Venerdì 20 al Teatro Studio, una serata di amici per ricordare Gianni Borgna, morto un anno fa. Elenco foltissimo di invitati. La serata, bisogna dirlo, si è trascinata; un po' per la mosciaggine del presentatore Barlozzetti, un po' per la discutibile idea di affidare ad attori, anche se bravi, lunghe, troppo lunghe letture di poesie e pagine di libri, alcuni dei quali decisamente sul funereo. Basti dire che per ultimo è stato scelto un brano del "Pasticciaccio". Già Gadda in generale è pesante, immaginarsi la dettagliata ricognizione, a inizio romanzo, del commissario Ingravallo sul cadavere della vittima.

Ci sfugge proprio ogni possibile nesso con Borgna e il suo sorriso.

Per fortuna ci ha consolato qualche buon intervento musicale; soprattutto la voce di Miranda Martino, che, anche se ha un'età veneranda che non vi sveliamo, mantiene tutta l'intonazione, il calore, il colore e soprattutto la potenza di una volta.

Ma la curiosità di tutti, fortemente venata di malignità, era di vedere con che faccia si sarebbe presentato il Presidente della SIAE, Gino Paoli, atteso come ospite d'onore per cantare in duo con Danilo Rea. C'era chi sosteneva che mostrandosi avrebbe testimoniato la propria estraneità ai fatti che sappiamo. E chi invece che non farsi vivo era un segno di estrema cautela, se non di vera e propria coda di paglia.

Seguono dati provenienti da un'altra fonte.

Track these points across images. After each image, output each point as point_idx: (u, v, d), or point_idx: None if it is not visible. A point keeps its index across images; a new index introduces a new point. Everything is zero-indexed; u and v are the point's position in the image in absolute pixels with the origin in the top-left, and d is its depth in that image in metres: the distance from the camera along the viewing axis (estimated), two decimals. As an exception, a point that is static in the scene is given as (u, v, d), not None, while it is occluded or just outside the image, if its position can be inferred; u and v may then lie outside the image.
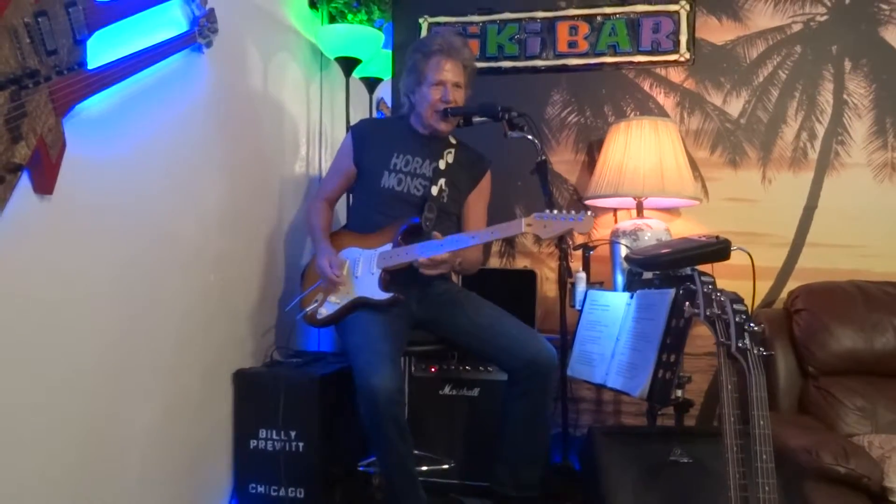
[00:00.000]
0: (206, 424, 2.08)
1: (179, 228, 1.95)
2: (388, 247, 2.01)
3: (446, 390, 2.34)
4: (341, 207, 2.79)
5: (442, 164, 2.14)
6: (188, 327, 1.99)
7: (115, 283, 1.70)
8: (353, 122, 2.54)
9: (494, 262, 2.74)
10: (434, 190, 2.09)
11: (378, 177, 2.10)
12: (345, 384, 2.02)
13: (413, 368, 2.35)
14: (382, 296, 1.96)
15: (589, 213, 1.78)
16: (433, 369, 2.35)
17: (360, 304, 1.98)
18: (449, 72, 2.06)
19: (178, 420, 1.95)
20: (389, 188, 2.10)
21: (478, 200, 2.24)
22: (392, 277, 2.00)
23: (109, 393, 1.69)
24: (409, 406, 2.24)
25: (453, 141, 2.20)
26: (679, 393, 2.09)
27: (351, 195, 2.28)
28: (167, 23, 1.84)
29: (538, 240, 2.64)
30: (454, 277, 2.51)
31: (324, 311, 2.01)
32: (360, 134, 2.16)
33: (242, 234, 2.27)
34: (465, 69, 2.10)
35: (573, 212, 1.79)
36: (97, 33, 1.57)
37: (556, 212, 1.80)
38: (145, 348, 1.81)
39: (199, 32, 1.95)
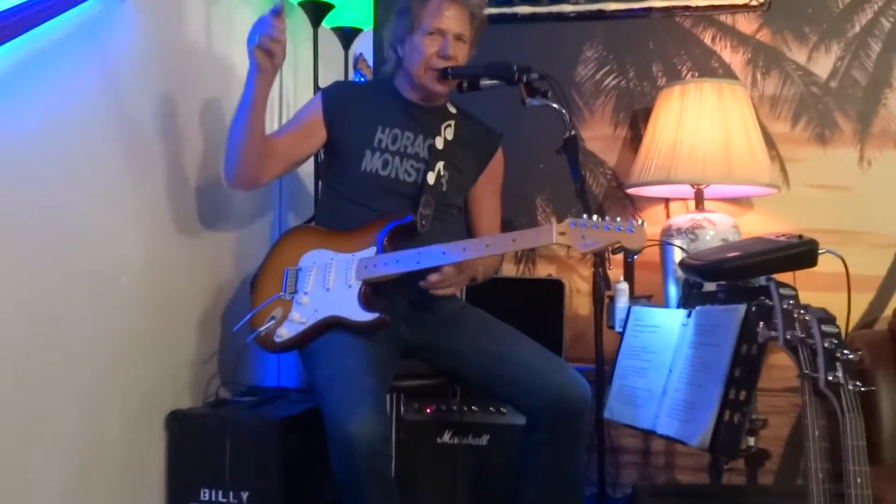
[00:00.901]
0: (130, 484, 2.08)
1: (94, 227, 1.95)
2: (371, 251, 2.01)
3: (446, 438, 2.34)
4: (308, 202, 2.80)
5: (439, 143, 2.14)
6: (106, 356, 1.99)
7: (6, 300, 1.71)
8: (323, 86, 2.55)
9: (510, 270, 2.75)
10: (430, 177, 2.10)
11: (358, 158, 2.10)
12: (313, 429, 2.02)
13: (402, 409, 2.35)
14: (365, 316, 1.97)
15: (641, 222, 1.79)
16: (429, 410, 2.35)
17: (333, 325, 1.99)
18: (452, 19, 2.06)
19: (95, 480, 1.95)
20: (372, 172, 2.10)
21: (488, 187, 2.25)
22: (373, 289, 2.01)
23: (2, 449, 1.70)
24: (398, 458, 2.24)
25: (453, 110, 2.21)
26: (751, 441, 2.09)
27: (319, 184, 2.28)
28: (79, -41, 1.85)
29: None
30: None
31: (284, 333, 2.01)
32: (334, 100, 2.15)
33: (178, 232, 2.27)
34: (473, 19, 2.11)
35: (619, 219, 1.80)
36: (-14, -27, 1.58)
37: (596, 218, 1.81)
38: (48, 386, 1.81)
39: (122, -29, 1.96)
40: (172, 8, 2.26)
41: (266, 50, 1.91)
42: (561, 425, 1.95)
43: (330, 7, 2.68)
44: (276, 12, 1.87)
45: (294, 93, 2.93)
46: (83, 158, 1.91)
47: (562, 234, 1.82)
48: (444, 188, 2.14)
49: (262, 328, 2.03)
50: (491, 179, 2.26)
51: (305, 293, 2.03)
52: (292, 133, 2.14)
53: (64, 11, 1.78)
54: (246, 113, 1.97)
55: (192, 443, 2.18)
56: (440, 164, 2.12)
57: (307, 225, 2.27)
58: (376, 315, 1.96)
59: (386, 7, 2.37)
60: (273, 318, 2.03)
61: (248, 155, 2.02)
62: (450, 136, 2.16)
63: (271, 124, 2.79)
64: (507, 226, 2.40)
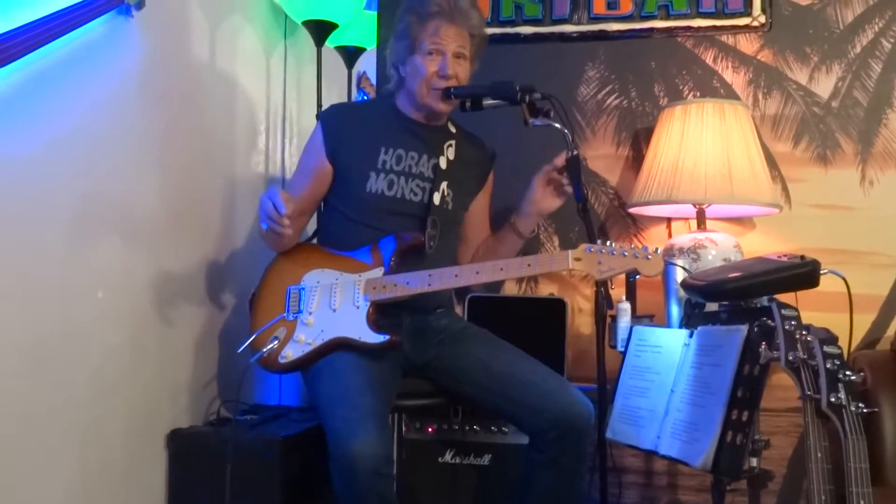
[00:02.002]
0: (132, 503, 2.08)
1: (98, 245, 1.96)
2: (378, 272, 2.02)
3: (448, 457, 2.34)
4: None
5: (443, 163, 2.16)
6: (107, 375, 1.99)
7: (11, 315, 1.71)
8: (326, 105, 2.57)
9: (511, 289, 2.75)
10: (437, 198, 2.12)
11: (362, 180, 2.11)
12: (315, 449, 2.02)
13: (404, 428, 2.35)
14: (375, 339, 1.97)
15: (657, 250, 1.83)
16: (430, 430, 2.35)
17: (338, 345, 1.99)
18: (450, 38, 2.09)
19: (96, 499, 1.96)
20: (377, 193, 2.11)
21: (481, 200, 2.31)
22: (378, 308, 2.01)
23: (4, 467, 1.70)
24: (399, 478, 2.23)
25: (453, 129, 2.23)
26: (754, 462, 2.08)
27: (322, 204, 2.28)
28: (86, -21, 1.87)
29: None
30: (457, 308, 2.53)
31: (289, 354, 2.01)
32: (334, 123, 2.17)
33: (182, 250, 2.28)
34: (472, 38, 2.13)
35: (634, 246, 1.84)
36: (-7, -6, 1.60)
37: (610, 244, 1.84)
38: (49, 405, 1.82)
39: (128, -10, 1.98)
40: (177, 27, 2.28)
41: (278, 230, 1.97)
42: (564, 445, 1.95)
43: (333, 26, 2.70)
44: (274, 198, 1.92)
45: (298, 111, 2.95)
46: (87, 176, 1.92)
47: (577, 259, 1.84)
48: (450, 207, 2.16)
49: (264, 349, 2.02)
50: (486, 192, 2.31)
51: (310, 313, 2.03)
52: (309, 187, 2.17)
53: (70, 31, 1.80)
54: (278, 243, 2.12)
55: (192, 462, 2.18)
56: (444, 184, 2.14)
57: (307, 243, 2.27)
58: (387, 337, 1.96)
59: (389, 26, 2.38)
60: (276, 338, 2.03)
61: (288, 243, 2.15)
62: (452, 156, 2.18)
63: (273, 138, 2.81)
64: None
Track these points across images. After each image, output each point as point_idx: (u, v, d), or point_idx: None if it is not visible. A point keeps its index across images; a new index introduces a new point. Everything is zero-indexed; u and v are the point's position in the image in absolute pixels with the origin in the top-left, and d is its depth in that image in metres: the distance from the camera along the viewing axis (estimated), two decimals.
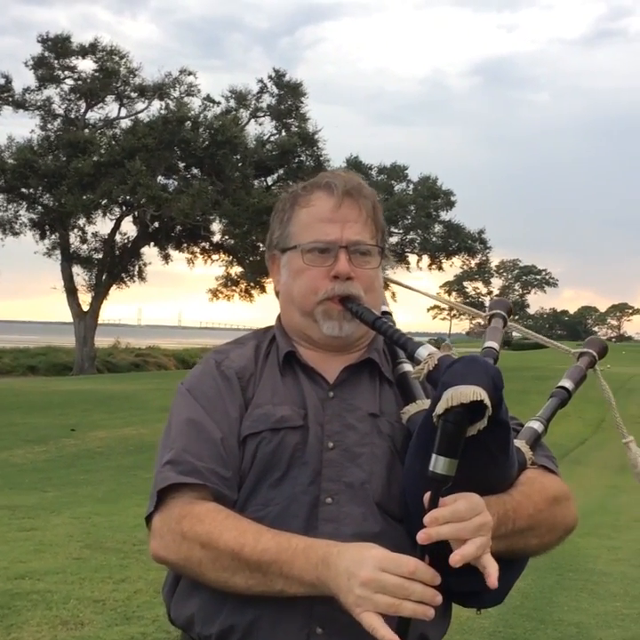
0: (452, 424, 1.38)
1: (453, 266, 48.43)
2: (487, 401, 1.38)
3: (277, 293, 1.92)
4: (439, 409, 1.39)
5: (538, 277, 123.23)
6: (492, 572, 1.42)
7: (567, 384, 1.88)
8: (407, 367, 1.83)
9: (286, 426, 1.70)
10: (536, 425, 1.78)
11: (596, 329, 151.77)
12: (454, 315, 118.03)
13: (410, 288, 2.19)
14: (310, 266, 1.79)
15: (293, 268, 1.83)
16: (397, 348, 1.83)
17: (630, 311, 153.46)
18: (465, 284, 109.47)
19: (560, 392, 1.87)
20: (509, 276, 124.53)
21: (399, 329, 1.77)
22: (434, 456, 1.39)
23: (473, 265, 51.62)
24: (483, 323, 2.05)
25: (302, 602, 1.53)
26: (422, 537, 1.40)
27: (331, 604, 1.47)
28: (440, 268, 44.78)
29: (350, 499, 1.65)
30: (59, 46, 32.75)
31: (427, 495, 1.43)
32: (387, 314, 1.88)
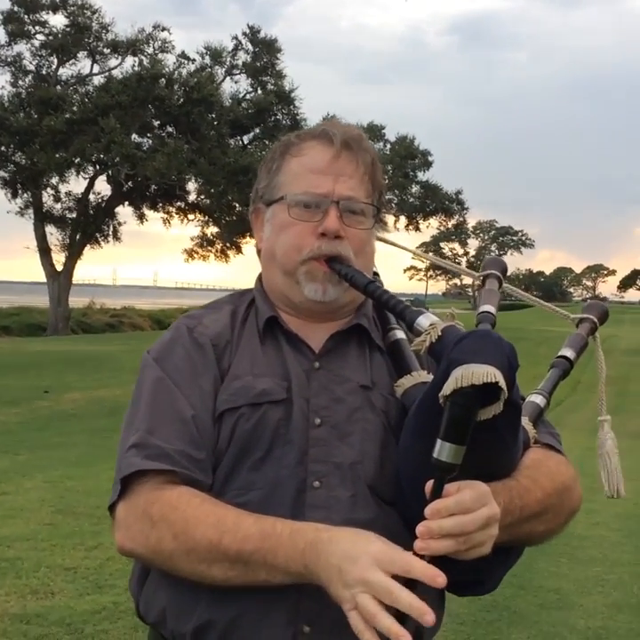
0: (461, 407, 1.23)
1: (430, 227, 48.33)
2: (502, 383, 1.23)
3: (259, 251, 1.75)
4: (447, 389, 1.23)
5: (514, 238, 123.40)
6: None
7: (568, 353, 1.73)
8: (399, 334, 1.68)
9: (267, 400, 1.54)
10: (538, 399, 1.65)
11: (571, 290, 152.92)
12: (431, 276, 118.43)
13: (403, 248, 2.02)
14: (296, 220, 1.63)
15: (277, 223, 1.66)
16: (391, 314, 1.68)
17: (605, 272, 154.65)
18: (441, 244, 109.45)
19: (561, 362, 1.72)
20: (486, 237, 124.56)
21: (394, 295, 1.60)
22: (439, 441, 1.24)
23: (450, 226, 51.65)
24: (476, 283, 1.89)
25: (288, 596, 1.40)
26: (422, 530, 1.26)
27: (319, 600, 1.34)
28: (417, 229, 44.68)
29: (340, 482, 1.51)
30: (28, 1, 31.96)
31: (428, 484, 1.29)
32: (376, 275, 1.73)
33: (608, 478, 1.81)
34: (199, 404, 1.54)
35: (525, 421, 1.56)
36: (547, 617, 4.78)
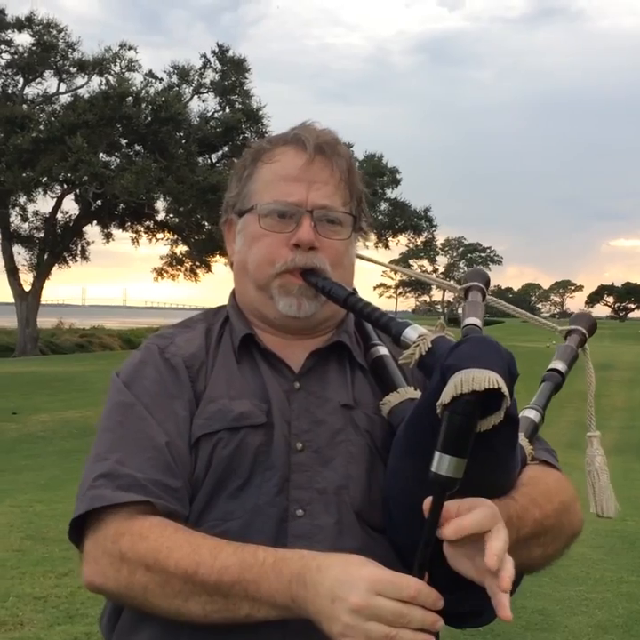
0: (461, 416, 1.13)
1: (399, 244, 48.35)
2: (505, 390, 1.14)
3: (232, 265, 1.65)
4: (445, 397, 1.14)
5: (483, 255, 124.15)
6: (504, 601, 1.16)
7: (560, 366, 1.63)
8: (382, 350, 1.59)
9: (247, 424, 1.44)
10: (532, 414, 1.55)
11: (539, 306, 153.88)
12: (400, 292, 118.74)
13: (384, 265, 1.94)
14: (268, 231, 1.53)
15: (249, 234, 1.57)
16: (374, 328, 1.59)
17: (573, 288, 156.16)
18: (411, 262, 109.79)
19: (553, 375, 1.62)
20: (454, 254, 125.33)
21: (377, 307, 1.50)
22: (437, 454, 1.15)
23: (419, 243, 51.70)
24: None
25: (274, 632, 1.29)
26: (449, 535, 1.16)
27: (307, 637, 1.23)
28: (386, 247, 44.68)
29: (324, 509, 1.41)
30: None
31: (426, 501, 1.18)
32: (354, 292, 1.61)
33: (596, 497, 1.71)
34: (173, 430, 1.43)
35: (521, 437, 1.47)
36: (531, 639, 4.68)
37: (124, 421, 1.44)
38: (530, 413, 1.55)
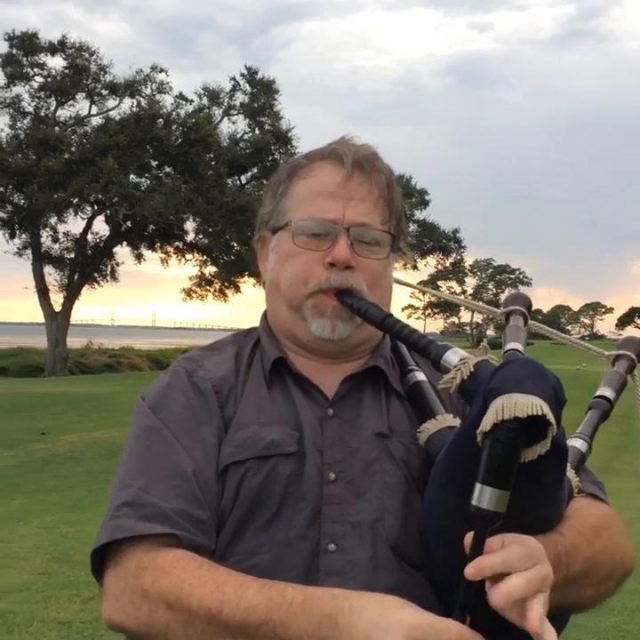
0: (503, 444, 1.06)
1: (428, 265, 48.34)
2: (551, 417, 1.06)
3: (264, 284, 1.58)
4: (486, 424, 1.07)
5: (511, 276, 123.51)
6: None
7: (608, 393, 1.56)
8: (419, 376, 1.51)
9: (277, 452, 1.37)
10: (578, 443, 1.47)
11: (569, 327, 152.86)
12: (429, 314, 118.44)
13: (422, 289, 1.88)
14: (302, 249, 1.47)
15: (282, 252, 1.50)
16: (410, 353, 1.52)
17: (603, 310, 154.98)
18: (439, 283, 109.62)
19: (601, 403, 1.54)
20: (483, 276, 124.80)
21: (416, 329, 1.42)
22: (478, 486, 1.07)
23: (447, 264, 51.64)
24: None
25: None
26: (471, 573, 1.08)
27: None
28: (415, 268, 44.57)
29: (358, 543, 1.32)
30: (26, 43, 32.08)
31: (468, 537, 1.10)
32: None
33: None
34: (201, 458, 1.37)
35: (567, 468, 1.37)
36: None
37: (150, 447, 1.38)
38: (576, 443, 1.47)
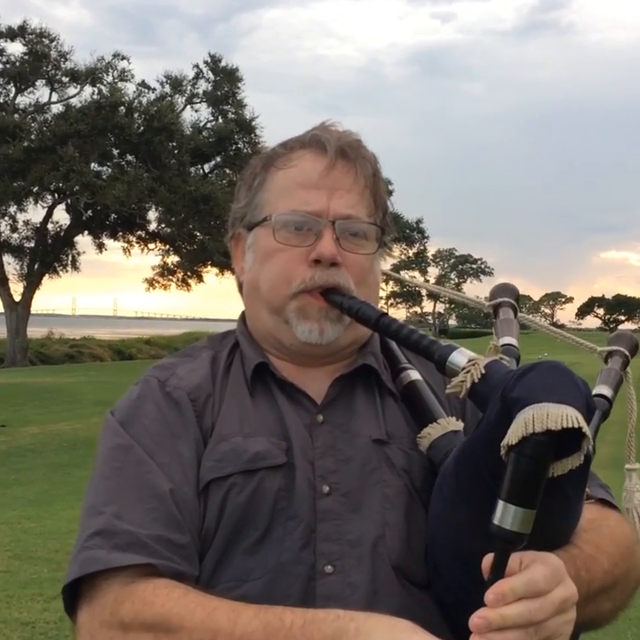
0: (532, 459, 0.96)
1: (391, 255, 48.47)
2: (586, 429, 0.97)
3: (240, 286, 1.47)
4: (512, 437, 0.97)
5: (473, 266, 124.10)
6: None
7: (605, 391, 1.47)
8: (414, 375, 1.41)
9: (264, 466, 1.26)
10: None
11: (529, 317, 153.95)
12: (391, 304, 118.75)
13: (408, 282, 1.79)
14: (283, 245, 1.35)
15: (261, 249, 1.39)
16: (410, 351, 1.39)
17: (563, 300, 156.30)
18: (402, 273, 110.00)
19: (600, 402, 1.44)
20: (446, 265, 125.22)
21: (415, 329, 1.31)
22: (501, 504, 0.98)
23: (411, 254, 51.76)
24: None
25: None
26: (479, 623, 0.97)
27: None
28: None
29: (357, 564, 1.22)
30: None
31: (487, 559, 1.01)
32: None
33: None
34: (178, 475, 1.26)
35: None
36: None
37: (121, 467, 1.27)
38: None
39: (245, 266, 1.45)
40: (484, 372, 1.17)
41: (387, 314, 1.34)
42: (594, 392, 1.47)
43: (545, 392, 0.99)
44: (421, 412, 1.37)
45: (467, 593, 1.03)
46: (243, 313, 1.49)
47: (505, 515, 0.98)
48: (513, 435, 0.97)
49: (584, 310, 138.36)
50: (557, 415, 0.96)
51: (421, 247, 48.54)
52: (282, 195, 1.39)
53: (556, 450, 0.98)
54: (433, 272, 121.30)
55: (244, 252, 1.46)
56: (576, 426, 0.96)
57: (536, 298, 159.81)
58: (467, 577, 1.05)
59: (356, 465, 1.30)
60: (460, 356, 1.22)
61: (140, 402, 1.35)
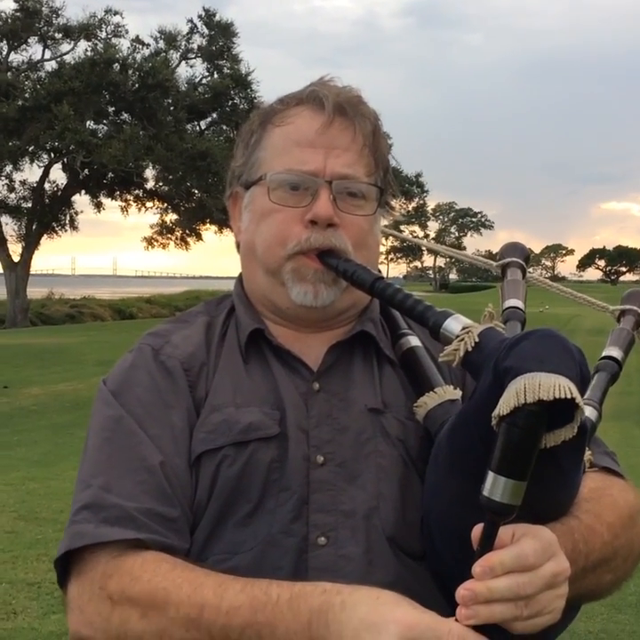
0: (523, 430, 0.94)
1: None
2: (579, 399, 0.94)
3: (238, 246, 1.43)
4: (504, 407, 0.94)
5: (474, 220, 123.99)
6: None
7: (615, 353, 1.42)
8: (414, 340, 1.38)
9: (256, 437, 1.24)
10: (588, 411, 1.28)
11: (530, 270, 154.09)
12: (391, 259, 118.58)
13: (409, 239, 1.75)
14: (279, 206, 1.32)
15: (257, 209, 1.35)
16: (406, 317, 1.36)
17: (564, 252, 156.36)
18: (401, 227, 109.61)
19: (608, 364, 1.40)
20: (446, 219, 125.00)
21: (410, 294, 1.27)
22: (491, 475, 0.95)
23: (410, 209, 51.54)
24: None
25: None
26: (465, 595, 0.96)
27: None
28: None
29: (351, 535, 1.21)
30: None
31: (476, 531, 0.99)
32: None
33: None
34: (170, 447, 1.24)
35: None
36: None
37: (111, 438, 1.25)
38: (585, 411, 1.34)
39: (242, 226, 1.42)
40: (477, 340, 1.14)
41: (382, 278, 1.31)
42: (603, 354, 1.43)
43: (538, 361, 0.96)
44: (419, 380, 1.34)
45: (460, 564, 1.01)
46: (240, 274, 1.46)
47: (495, 486, 0.95)
48: (504, 405, 0.94)
49: (585, 262, 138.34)
50: (549, 385, 0.93)
51: (421, 201, 48.09)
52: (278, 153, 1.35)
53: (548, 420, 0.95)
54: (433, 226, 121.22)
55: (241, 212, 1.42)
56: (568, 396, 0.93)
57: (537, 251, 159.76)
58: (460, 548, 1.03)
59: (351, 434, 1.28)
60: (455, 322, 1.19)
61: (132, 371, 1.33)
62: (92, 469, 1.23)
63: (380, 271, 1.39)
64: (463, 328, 1.17)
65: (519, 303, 1.42)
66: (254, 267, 1.39)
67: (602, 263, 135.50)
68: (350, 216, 1.33)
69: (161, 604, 1.08)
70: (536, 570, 0.99)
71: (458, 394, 1.31)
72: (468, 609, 0.96)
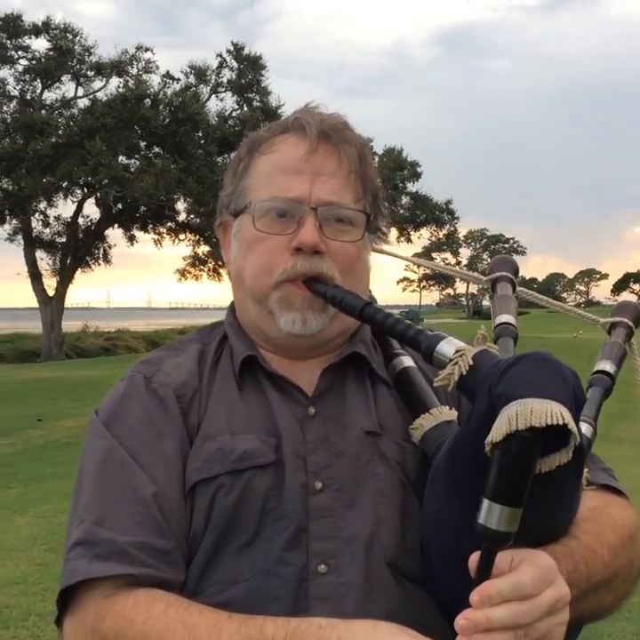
0: (516, 457, 0.93)
1: (421, 237, 48.08)
2: (572, 425, 0.93)
3: (230, 275, 1.44)
4: (496, 434, 0.93)
5: (506, 246, 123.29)
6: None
7: (608, 367, 1.39)
8: (407, 361, 1.37)
9: (252, 465, 1.23)
10: (584, 428, 1.26)
11: (564, 295, 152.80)
12: (424, 286, 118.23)
13: (405, 259, 1.74)
14: (265, 234, 1.31)
15: (244, 238, 1.36)
16: (396, 340, 1.35)
17: (597, 276, 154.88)
18: (433, 255, 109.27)
19: (601, 379, 1.37)
20: (477, 246, 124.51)
21: (401, 318, 1.26)
22: (486, 503, 0.95)
23: (441, 236, 51.40)
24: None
25: None
26: (463, 625, 0.95)
27: None
28: (409, 241, 44.38)
29: (351, 562, 1.18)
30: (10, 26, 31.65)
31: (473, 558, 0.99)
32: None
33: None
34: (163, 477, 1.22)
35: None
36: None
37: (103, 470, 1.24)
38: (582, 427, 1.28)
39: (231, 255, 1.42)
40: (471, 363, 1.13)
41: (372, 303, 1.30)
42: (595, 368, 1.41)
43: (529, 387, 0.96)
44: (414, 401, 1.33)
45: (461, 589, 1.00)
46: (231, 304, 1.46)
47: (490, 514, 0.95)
48: (497, 432, 0.94)
49: (619, 286, 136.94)
50: (541, 411, 0.92)
51: (451, 228, 47.90)
52: (263, 181, 1.35)
53: (543, 445, 0.95)
54: (465, 253, 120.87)
55: (231, 241, 1.43)
56: (561, 422, 0.92)
57: (570, 275, 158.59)
58: (460, 573, 1.02)
59: (349, 458, 1.26)
60: (448, 345, 1.17)
61: (124, 400, 1.32)
62: (84, 504, 1.22)
63: (371, 297, 1.39)
64: (456, 351, 1.16)
65: (511, 319, 1.40)
66: (243, 296, 1.39)
67: (637, 287, 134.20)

In ogni caso il Maestro non si è fatto né vivo né morto, e Rea ha suonato, peraltro benissimo come il suo solito, ma da solo. Crediamo che nei prossimi giorni ne vedremo delle belle. O delle brutte.


Un fenomeno

Classe 1938. Una voce più precisa di un bisturi. Interpretazione e ironia che sfidano il mezzo secolo, e oltre. Un repertorio di canzoni che avevano già in partenza tutte le doti per diventare quei successi che sappiamo: temi orecchiabili, astuti riferimenti a stagioni e piccoli fatti personali che non perdono mai di attualità. Infatti a ogni estate torna "Abbronzatissima", a ogni inverno "Sul cocuzzolo", e dovunque ci sia una festa, "I Watussi".

Lunedì 23 eravamo al suo concerto al Teatro Roma. Sul palco, anche la ex moglie, ex compagna di successi, ora ritornata a cantare con lui: Wilma Goich, più un bel gruppo di solisti. Due ore intense che ci hanno lasciato senza fiato e pieni di ammirazione.

Il nome? Scommettiamo che non serve.